Normalization and differential analysis in ATAC-seq data
I would like to know if someone had experiences with normalization and differential expression on ATAC-seq data. After using MACS2 for the peak calling, how can we use Dseq2 or EdgeR on these datas? Someone try this? What is the protocol you use to do that?
When we do this we first we filter our samples so that we are only using samples with at least 35M read ends and at least 10% FRiP (fraction reads in peaks). We then downsample each sample so that all samples have the same number of reads, before merging all samples and calling peaks. This becomes our feature set. We then count the number of read ends in each feature for our non-down sampled samples and use DESeq2 standard normalisation and differential calling to find differential peaks. We use a more stringent differential expression FDR value than you would nrormally use. I think this is conceptually similar to the diffBind approach. Eyeballing the results, it seems to work pretty well, but we don’t yet have any molecular validation of the results.

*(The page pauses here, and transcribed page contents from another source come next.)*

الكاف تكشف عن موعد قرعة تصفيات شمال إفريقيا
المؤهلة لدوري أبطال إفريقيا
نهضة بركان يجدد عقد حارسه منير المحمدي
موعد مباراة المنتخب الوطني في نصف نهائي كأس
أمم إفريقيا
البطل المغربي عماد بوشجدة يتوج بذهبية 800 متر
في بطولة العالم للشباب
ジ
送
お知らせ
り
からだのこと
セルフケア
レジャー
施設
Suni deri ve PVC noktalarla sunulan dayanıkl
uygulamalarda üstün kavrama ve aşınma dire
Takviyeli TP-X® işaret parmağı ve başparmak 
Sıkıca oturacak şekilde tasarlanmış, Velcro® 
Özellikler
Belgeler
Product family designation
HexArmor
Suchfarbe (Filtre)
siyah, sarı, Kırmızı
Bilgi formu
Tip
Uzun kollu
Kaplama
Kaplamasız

When I have several experimental groups I prefer to first call peaks with Genrich for every group, then merge the peaks with bedtools merge to get a consensus list from which we create a count matrix with all samples. I like featureCounts for this. The author of the csaw package Aaron Lun who suggests to us small bins for differential analysis would probably argue that this is not the best approach (see csaw vignette and paper for details why), but for me from a user perspective it is important to have actual peak lists for each group that are constant during a project, so that is why I use this approach.

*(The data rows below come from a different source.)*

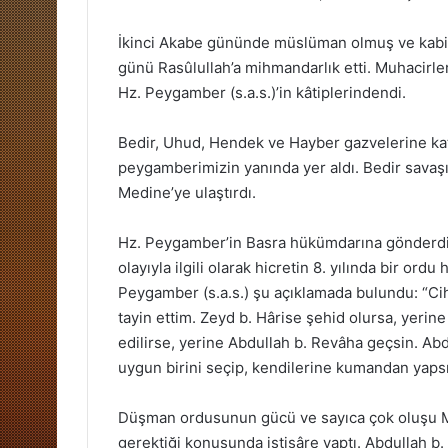
İkinci Akabe gününde müslüman olmuş ve kabil
günü Rasûlullah’a mihmandarlık etti. Muhacirle
Hz. Peygamber (s.a.s.)’in kâtiplerindendi.
Bedir, Uhud, Hendek ve Hayber gazvelerine kat
peygamberimizin yanında yer aldı. Bedir savaşın
Medine’ye ulaştırdı.
Hz. Peygamber’in Basra hükümdarına gönderdiği
olayıyla ilgili olarak hicretin 8. yılında bir ord
Peygamber (s.a.s.) şu açıklamada bulundu: “Ci
tayin ettim. Zeyd b. Hârise şehid olursa, yerine 
edilirse, yerine Abdullah b. Revâha geçsin. Ab
uygun birini seçip, kendilerine kumandan yapsı
Düşman ordusunun gücü ve sayıca çok oluşu Mü
gerektiği konusunda istişâre yaptı. Abdullah b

From there on I prefer the standard edgeR workflow, so normalization factor calculation, filterByExpr and then model fitting and testing. See the vignettes of edgeR and especially csaw for code examples. csaw also contains some helpful details on certain parameters one should use for ATAC/ChIP-seq compared to RNA-seq for which the tool has originally been developed. Finally, correct for multiple testing and set a FDR cutoff, e.g. 0.05 or 0.01. Again, see the manuals for details.
I agree with Ian Sudbery’s comment on filtering low-quality samples. Be sure to always inspect samples on a genome browser. ATAC-seq should produce clear peaks with little noise. Peak numbers should be in the ten-thousands range and FRiPs, depending on how you calculate it should be > 10%. In some cases lower FRiPs might still be acceptable. Also be sure to make PCA plots to check for outlier samples and check normalization efficiency with MA-plots, again csaw manual has details and code for that. I would not say that 35M reads is a must, that is already fairly deeply-sequenced. I actually aim for 25M per sample but have done diff. analysis with samples that had far fewer reads. Higher counts are statistically more powerful, still replication is more important than depth.